Our notes from day 2 here. The case resumes next Tuesday.

Importantly, readers should keep in mind that the court hasn’t finished hearing the arguments, and the comments made don’t necessarily have any bearing on the final judgment.

The government will argue its case after all petitioners have spoken. The cases being argued and the provisions being challenged, in this batch:

1. Shreya Singhal v. Union of India W.P Cr. 167/2012
challenging: Information Technology Act, 2000 Section 66A

2. Common Cause v. Union of India W.P. (C) 23/2013
challenging: Information Technology Act, 2000 Section 66A, 69A and 80

3. Peoples Union of Civil Liberties v Union of India W.P. Cr. 199/2013
challenging: Information Technology Act, 2000 Section 66A; Intermediary Rules, 2011 – Rules 3(2), 3 (3), 3 (4) and 3(7); Blocking Rules, 2009 Rule 5, 8(1), 11.

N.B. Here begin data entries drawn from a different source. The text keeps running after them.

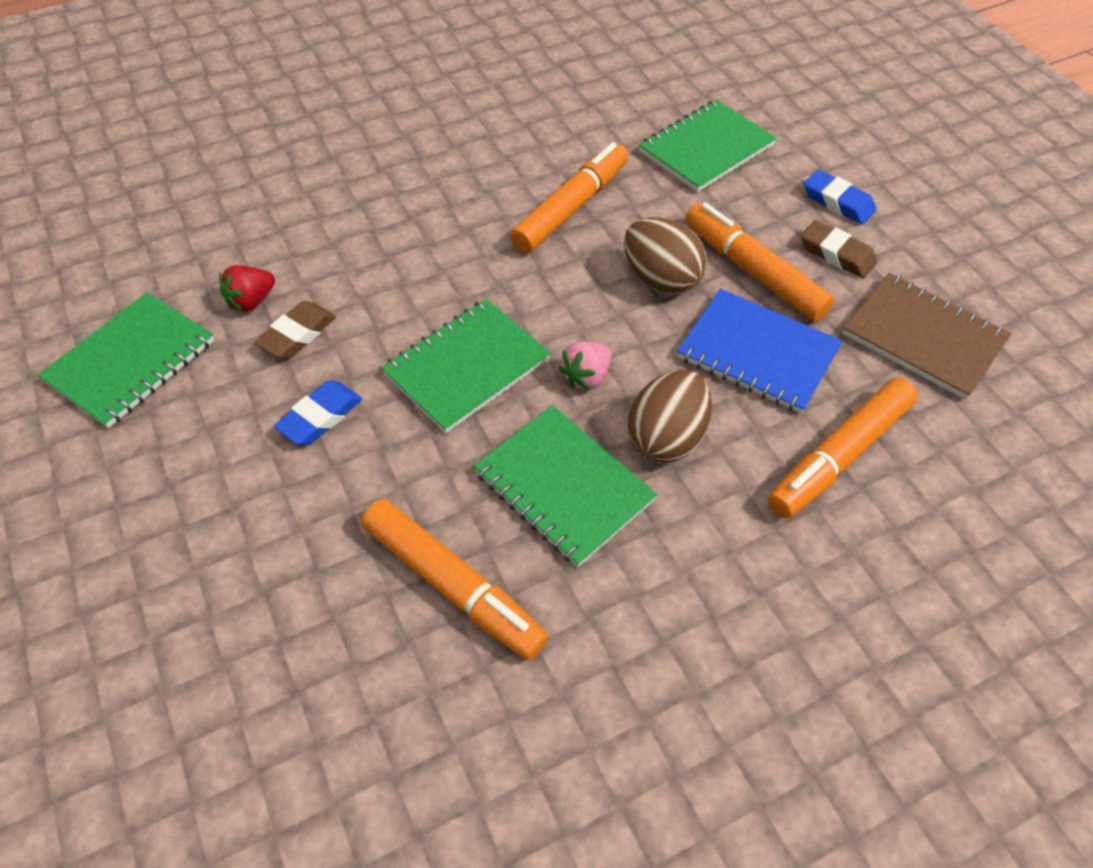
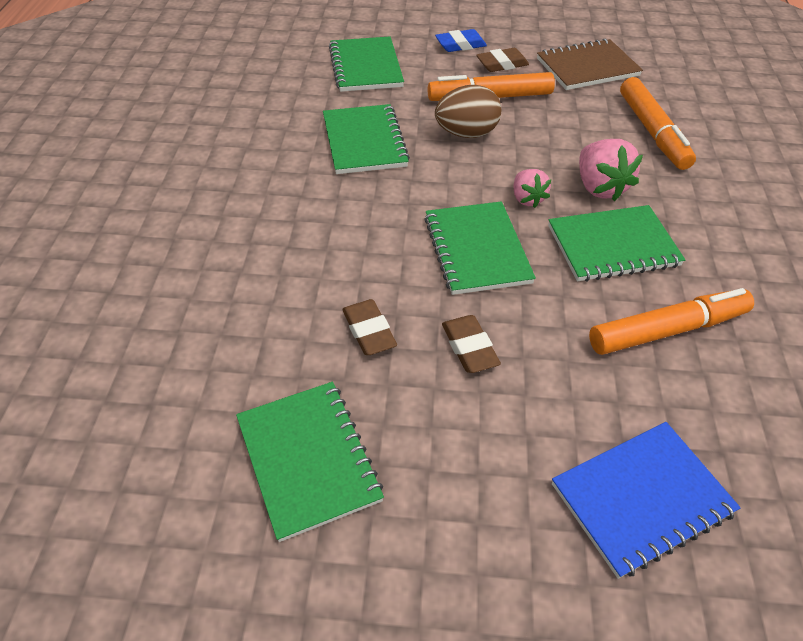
camera: 60 degrees left, 5 degrees down
(251, 301) = (304, 348): red strawberry -> none
(320, 417) = (469, 347): blue eraser -> brown eraser
(571, 208) = (364, 142): orange marker -> green notebook
(666, 437) = (599, 187): brown egg -> pink strawberry
(757, 353) = (557, 125): blue notebook -> blue notebook (641, 498)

4. Rajeev Chandrashekhar v. Union of India W.P. (C) 21/2013
challenging: Information Technology Act, 2000 Section 66A; Intermediary Rules, 2011 Rules 3(2), 3 (3), 3 (4) and 3(7)

5. Anoop M.K. v. UOI W.P. Cr. 196/2014
challenging: Information Technology Act, 2000 Section 66A, 69A, 80; Kerala Police Act, 2011 Section 118(d)

6. Mouthshut.com (India) Pvt. Ltd. v Union of India W.P. (C) 217/2013
challenging: Information Technology Act, 2000 Section 66A; Intermediary Rules, 2011

7. Internet and Mobile Association of India V. Union Of India (W.P.(C) NO. 758/2014)
challenging: Information Technology Act, 2000 Section 79(3)(b); Intermediary Rules, 2011 Rules 3(2) (b), 3 (4) and 3(7)

8. Dilip Kumar Tulsidas v Union of India W.P. (C) 97/2013
Has sought a direction to the government to frame an appropriate regulatory framework of Rules, regulations and guidelines for effective investigation of cyber crimes.

9. Manoj Oswal vs Union of India W.P. Cr 225/2013
challenging: Information Technology Act, 2000 Section 66A; Indian Penal Code, 1860, Section 499, 500

10. Taslima Nasrin V. State of UP W.P. Cr. 222/2013
challenging: Information Technology Act, 2000 Section 66A; Indian Penal Code, 1860 Section 295A.